Down in Texas, they’re digging up mass graves of immigrants.
LORI BAKER: They’re unmarked, they’re unidentifiable, and there’s no information on these individuals. We anticipate at least several hundred may still be buried within the cemetery.
JOHN CARLOS FREY: As I investigate why so many lost migrants are dying in Brooks County, I hear about forensic teams from Baylor and Indianapolis universities, who have spent the past two years exhuming migrant bodies.
KRISTA LATHAM: I just feel like everybody deserves to be mourned properly. They still have parents or siblings or spouses or children that are wondering what happened to them. So we’re doing this for the families.
JOHN CARLOS FREY: For years, the previous sheriff would give the bodies to a funeral home, that charged taxpayers over a thousand dollars per body, then buried them, anonymously, in a corner of this cemetery.

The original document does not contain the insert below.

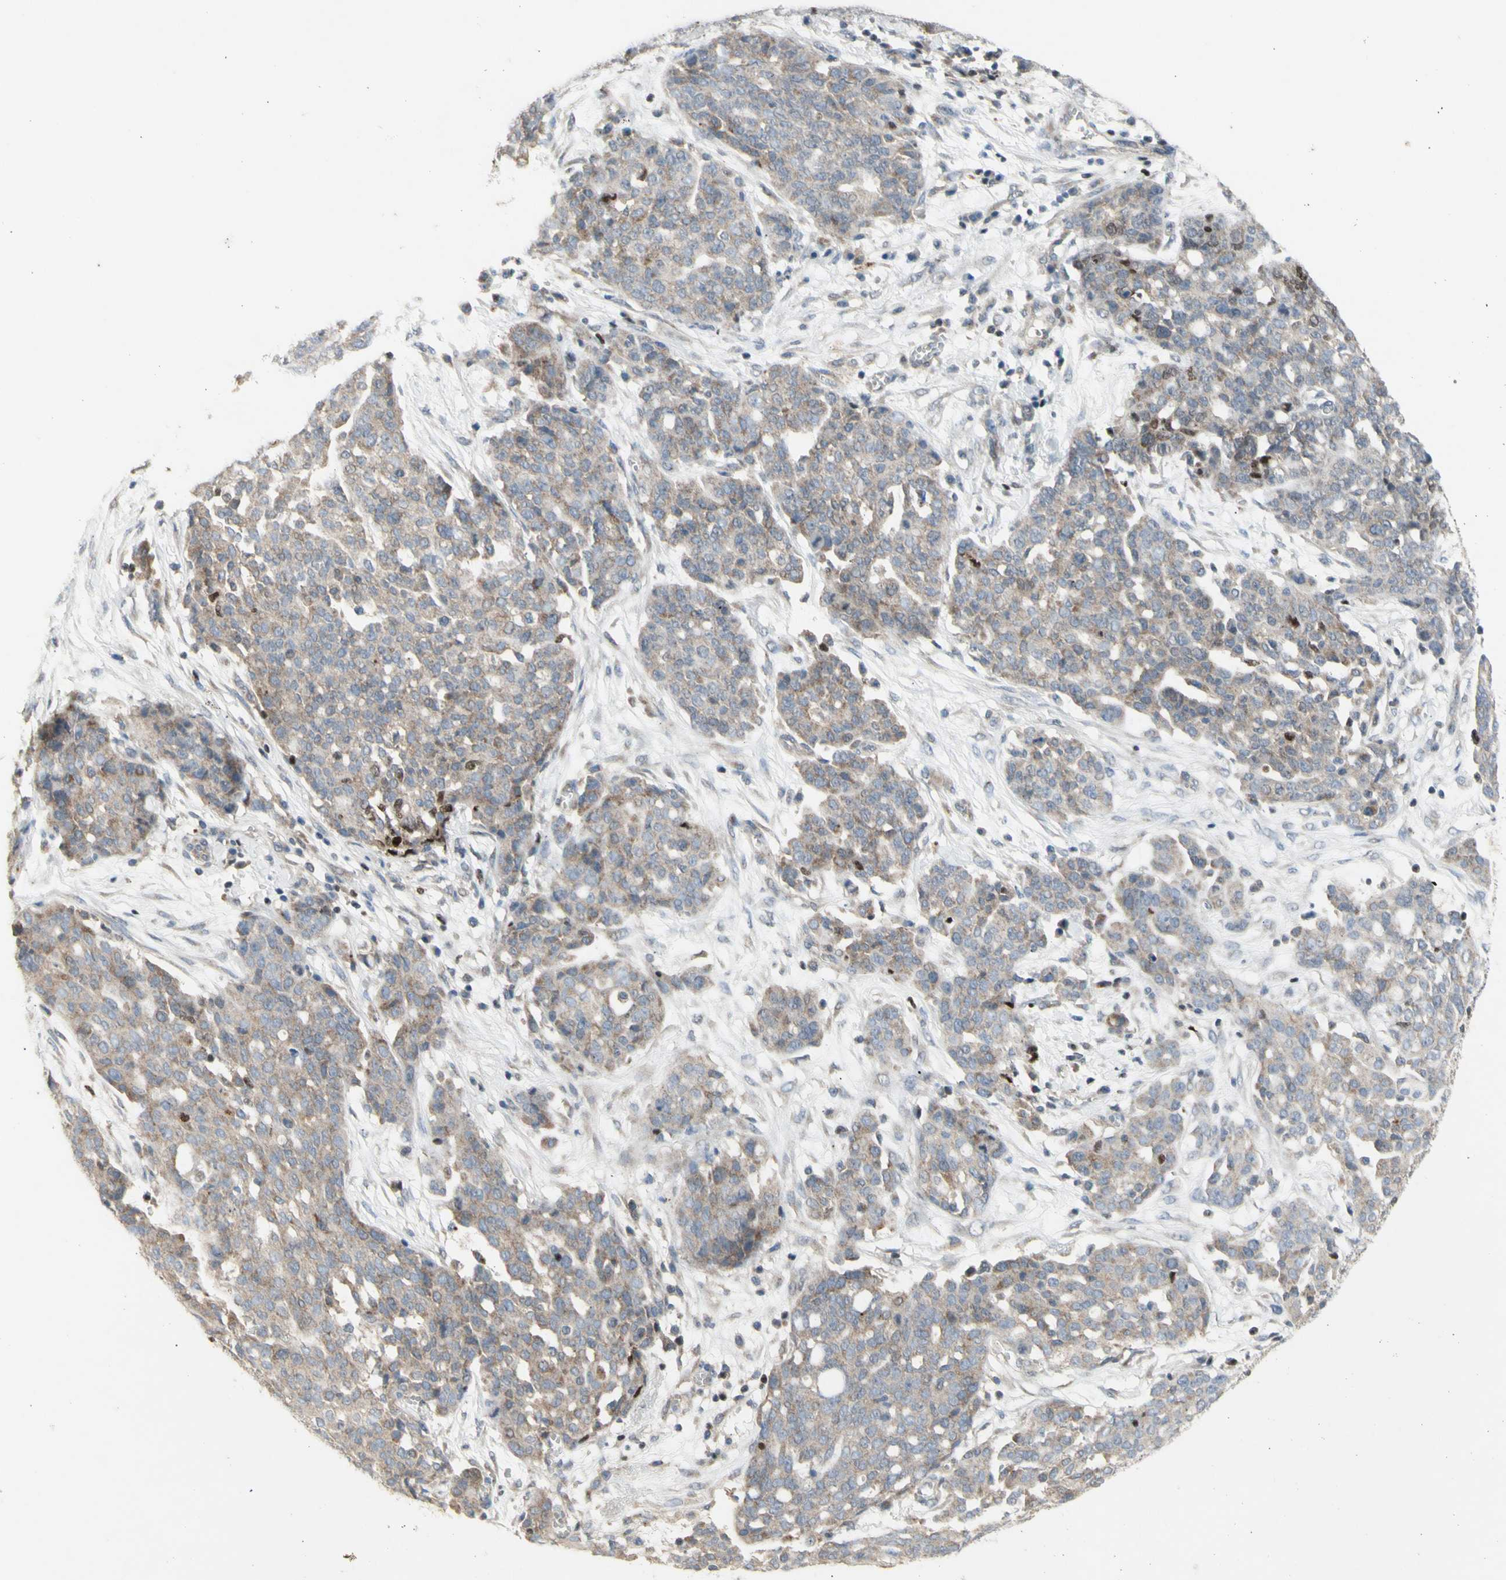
{"staining": {"intensity": "negative", "quantity": "none", "location": "none"}, "tissue": "ovarian cancer", "cell_type": "Tumor cells", "image_type": "cancer", "snomed": [{"axis": "morphology", "description": "Cystadenocarcinoma, serous, NOS"}, {"axis": "topography", "description": "Soft tissue"}, {"axis": "topography", "description": "Ovary"}], "caption": "Immunohistochemical staining of ovarian serous cystadenocarcinoma reveals no significant expression in tumor cells.", "gene": "NLRP1", "patient": {"sex": "female", "age": 57}}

Can you describe what kinds of bags the individuals were buried in?
LORI BAKER: They’re biohazard bags, trash bags. One was—
JOHN CARLOS FREY: Just regular trash bags?
LORI BAKER: Trash bags. What we found last year, there were coffins that were right next to each other on all four sides, because there were so many people buried in that area. We took one of them down, and we found skulls in between the burials. And so, we just can’t leave any dirt unturned, or we might miss somebody.
JOHN CARLOS FREY: Wait, you have coffin, coffin, coffin, and then, in between coffins, you have skulls.
LORI BAKER: Skull, sometimes.
JOHN CARLOS FREY: These are mass graves.
LORI BAKER: These are mass graves. They’re commingled. Every one is different.
JOHN CARLOS FREY: So you shouldn’t just dump a bag into a hole in the ground.
LORI BAKER: You know, would you want your son buried that way? Or your mom? Or your sister? Or your brother? I mean, this isn’t how you want someone you love to be buried.
We’re supposed to be reassured, though.
Texas says there is “no evidence” of wrongdoing after mass graves filled with bodies of immigrants were found miles inland from the U.S.-Mexico border.
Hang on. You’ve got hundreds of unidentified bodies in a mass grave in a single town, with people buried in garbage bags, and yet somehow they don’t think this is indicative of any wrongdoing.
People dying in such numbers at the border that they’ve resorted to mass graves is telling us there is something seriously wrong.